2020-07-30

SMART meeting, 30 Jul 202

Present:

  • Ramesh Bhat
  • Keegan Smith
  • Nick Swainston
  • Sam McSweeney
  • Zhongli Zhang
  • Susmita Sett
  • Marcin Sokolowski
  • Isaac Colleran
  • Mengyao Xue
  • Ryan Shannon
  • Willem van Straten

Update overview (Ramesh):

  • Survey ramping up
  • 3 student projects connected to SMART survey
  • Have been awarded time on OzStar (1.5 million hours), looking ahead to Garrawarla
    • 2-3 times speed increase on OzStar (compared to Galaxy)
  • Adopted strategy of “quick look, first pass” pipeline constrained by PhD timelines
    • Limited DM steps, 5-10 mins of data
    • New pulsar (J0036-1033) gives us hope!
    • Also important for “quick” turnaround of data processing so that fields can be re-observed if necessary
    • 96 known pulsars detected with Keegan’s pipeline
    • 5 fields have been processed (although not sifted for candidates)
  • Alternative search strategies are being explored (cf Susmita & Marcin’s imaging pipeline)
  • ADACS proposal initially turned down, but CIC resources have been allocated
  • We have to take advantage of all remaining Phase 2 compact configuration time for data collection
    • There will be a proposal call later this year
  • At least 60% data is in the can
    • By the end, ~3PB, 0.5 million beams, 7 million core hours for 1 round of processing
  • Follow-up of J0036-1033 possible with ~10 existing archived VCS observations (both phase 1 and phase 2, extended and compact)
    • For localisation, regridding/re-beamforming straightforward task w/out need for re-observing
    • Sub-arcminute localisation unlocked
    • Efforts to understand polarimetry -- for new pulsar (and more generally)
    • Attempts to detect new pulsar in imaging
      • So far unsuccessful
      • Suggests that pulsar is “low luminosity pulsar”
      • Proposal has been put in for Parkes, and will be put in for GMRT (deadline tomorrow)
    • Will be basis for short paper

Nick’s update:

  • Just about finished processing (quick look) 9 observations.
  • Been through 1000’s of candidates
  • New Nextflow pipeline:
    • Has improved efficiency, uses containers
    • Can now process 1 obs per week
    • Installed on Garrawarla, Ozstar, and (almost) at SHAO
  • ML part of pipeline helps a lot, but still produces many obvious noise candidates
  • Working to decentralise candidate ranking (so that it’s not just Nick doing it)
  • Also working on Single pulse candidates
    • Likes LOFAR single pulse software/pipeline
    • Have tried SHAO’s pipeline (STEP?) -- almost working, but indications that it may not be the best choice
    • >15 candidates per beam → lots of candidates!!

Marcin’s update:

  • Pipeline:
    • Offline correlation (1 sec integration), RFI flagging, calibration, and other standard MWA processing, output = Stokes images from XX, YY
  • Looking for J0036-1033 in imaging
    • RMS 12 mJy (I) and 2.5 mJy (V) images show nothing convincing at pulsar’s location
    • Pointing towards pulsar is <5mJy
    • Also, GMRT image of same area of sky shows nothing (which gets down to 2.5 mJy/beam)
    • Can see other pulsars in the field with same imaging techniqu

Sam’s update:

  • LOFAR’s tree classifier
    • DM curve, profile, freq-vs-phase, time-vs-phase features
  • Generative adversarial networks
    • Isaac’s ongoing project
  • All available ML tools will feed into database app (with web interface) for human inspection.
  • Working with CIC to develop database/web app.

Discussion:

  • Fancy tricks for localisation?
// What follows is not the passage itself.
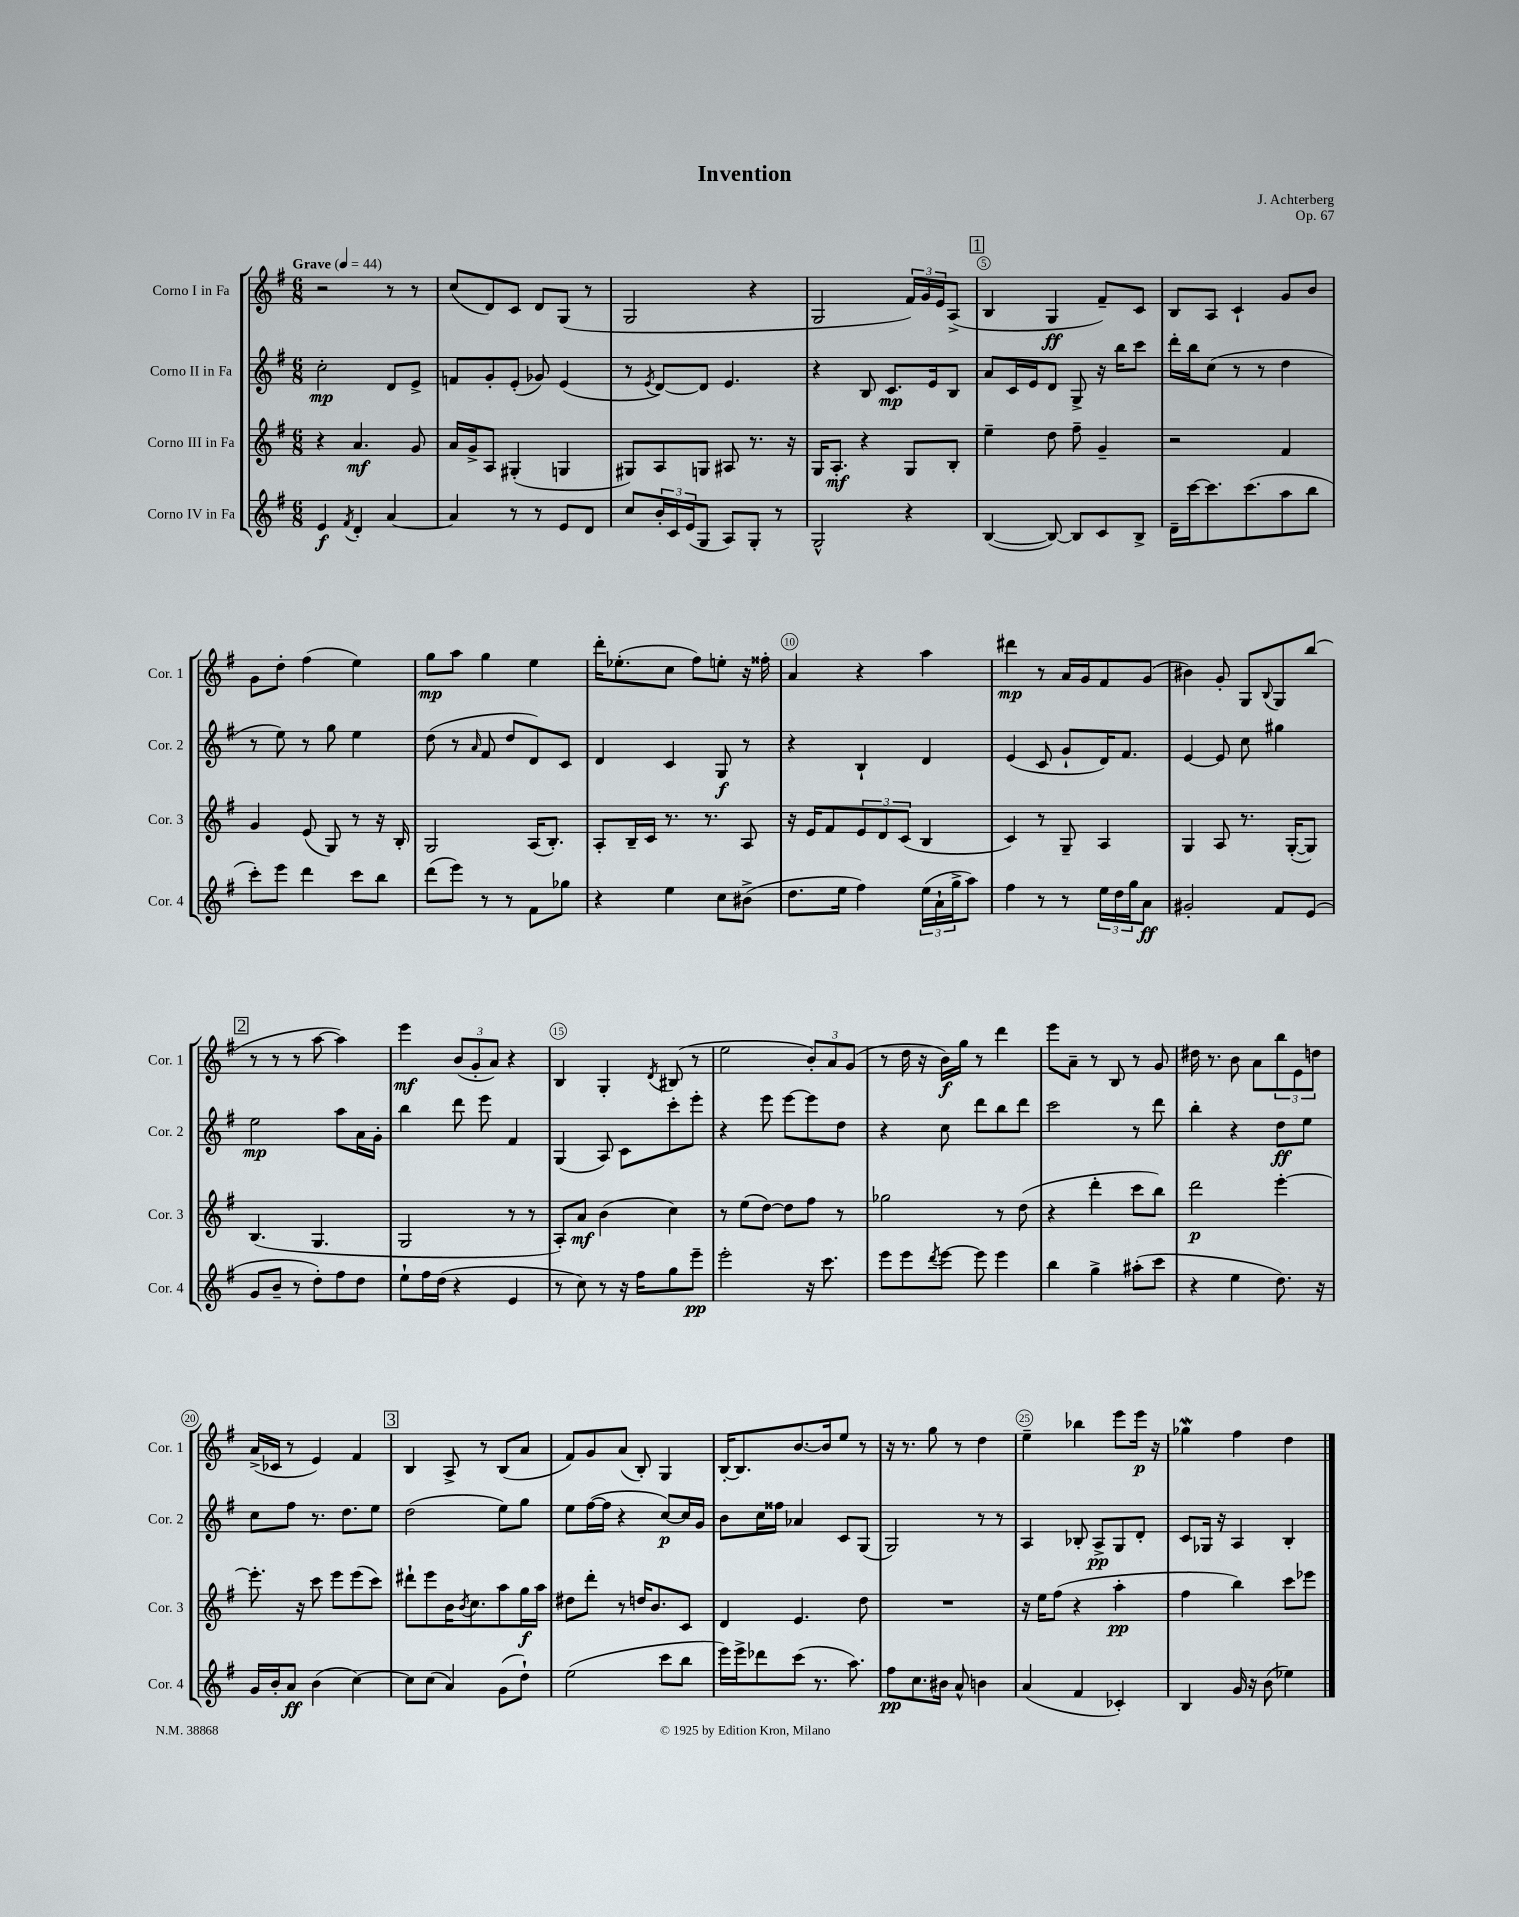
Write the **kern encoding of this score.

Follow up with Ryan’s FRB localisation techniques with ASKAP (Ryan to email Nick some Python code). May get down to ~1/10 of a (tied-array) beamwidth in precision.
  • Imaging can help weed out nights when ionosphere is very active and moves sources around
  • Test gridding method on known pulsar position to get errors
  • Not likely for Nick’s pulsar to be in a sidelobe -- sidelobe detections have characteristic frequency dependence.